Sanırsın ki ümüğüne kadar işe boğulmuş, zaman darlığından dakika hesabı yapıyor. Kendi adıma kenardan bir vatandaş olarak süreçleri okumaya çalışıyorum. Alternatif siyaset ürettiği iddiasında olanların, halkına ve siyaset kurumuna karşı hiç değilse Trump kadar sahici olmasını bekliyorum. Bu ülkenin yazılmış senaryolar üzerinden pozisyon devşirmeye ayıracak vakti olmadığını bu beyler hariç tüm halkımız anladı. Anlamadığımız şey, doğasında çatışma olan ve toplumu taraflara ayıran siyaseti, yaşaması gereken gerçeklikten uzaklaştırıp, olmayacağı mutlak teklifler içinde boğmaya kalkışmaktır.
Her yeni siyasetçinin ağzını doldura doldura toplumun kutuplaştığından bahsetmesi, kendi programları ile bu kutuplaşmayı ortadan kaldıracaklarını iddia etmesi, siyaset ve yalan ilişkisinin en önemli delilidir.
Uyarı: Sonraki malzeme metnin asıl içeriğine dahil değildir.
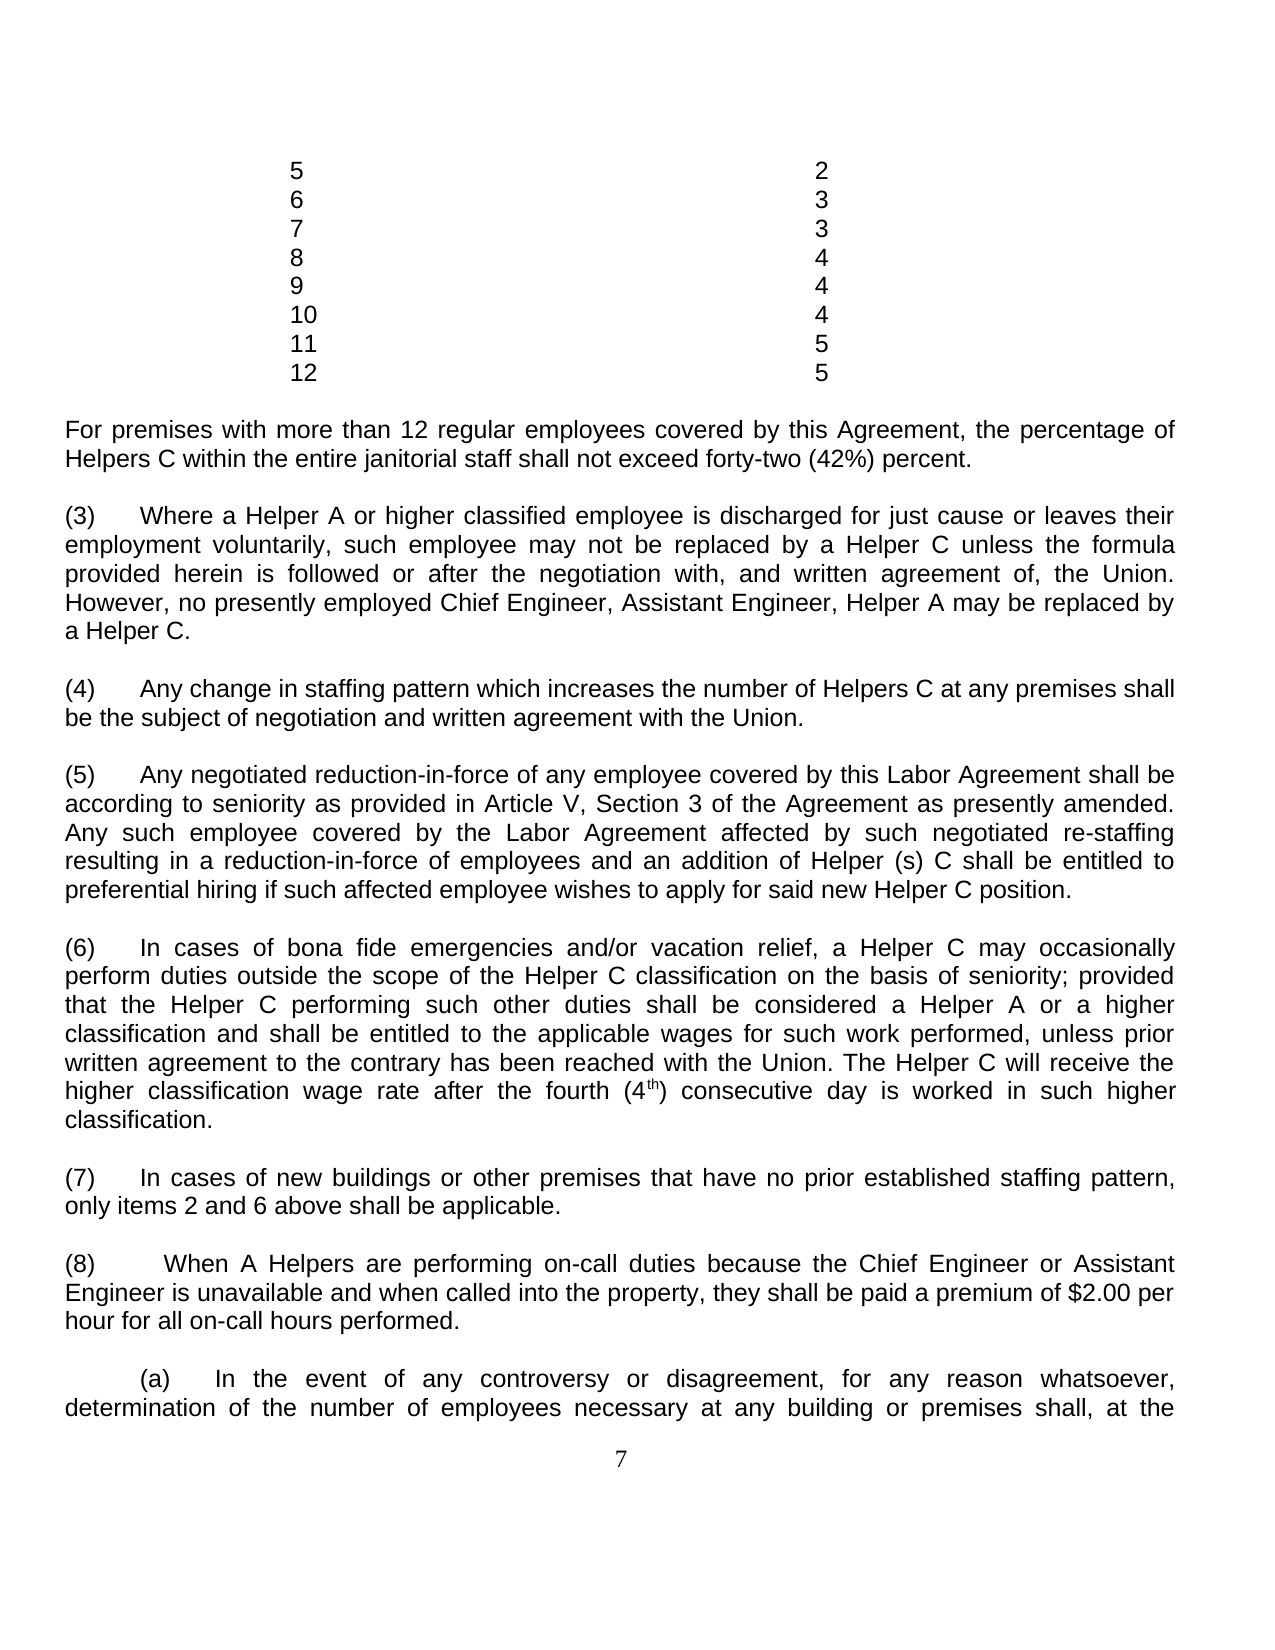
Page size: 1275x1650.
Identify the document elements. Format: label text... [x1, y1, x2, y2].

text 11 5 [64, 329, 1177, 357]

Eğer sandıktan bahsedeceksek, seçim olacak diyorsak, kutuplaşma bunun doğal ve olması gereken sonucudur. Mesele, senin laf kalabalığı yapmadan bu kutuplaşmanın hangi tarafında duruyor olduğundur.
Ben kutuplaşma istemiyorum diyen bir bakış açısı, sahiden böyle inanan bir bakış açısı ise, siyasallaşma hakkı olmayan evinde oturması gereken bir kafanın ürünüdür. Bu durumda önderlik edemediğin kutuplaşmanın başkalarının mimarlık ettiği çiziminde, taşeronluk yaparsın. Görünen o ki Türkiye’de buna talip, oldukça fazla isim ve kesim var.
Kendilerinden menkul olup olmadığı soru işaretli bu çıkışların destekçileri, esasen bu çıkışların neye yarayacağını da üç aşağı beş yukarı ortaya koyuyor. Açık söyleyeyim, bu beylerin her şeyi yerle yeksan edip sonra da elleri cebinde ıslık çalarak olay mahallinden uzaklaşmaları yok mu, işte buna gıcık oluyorum.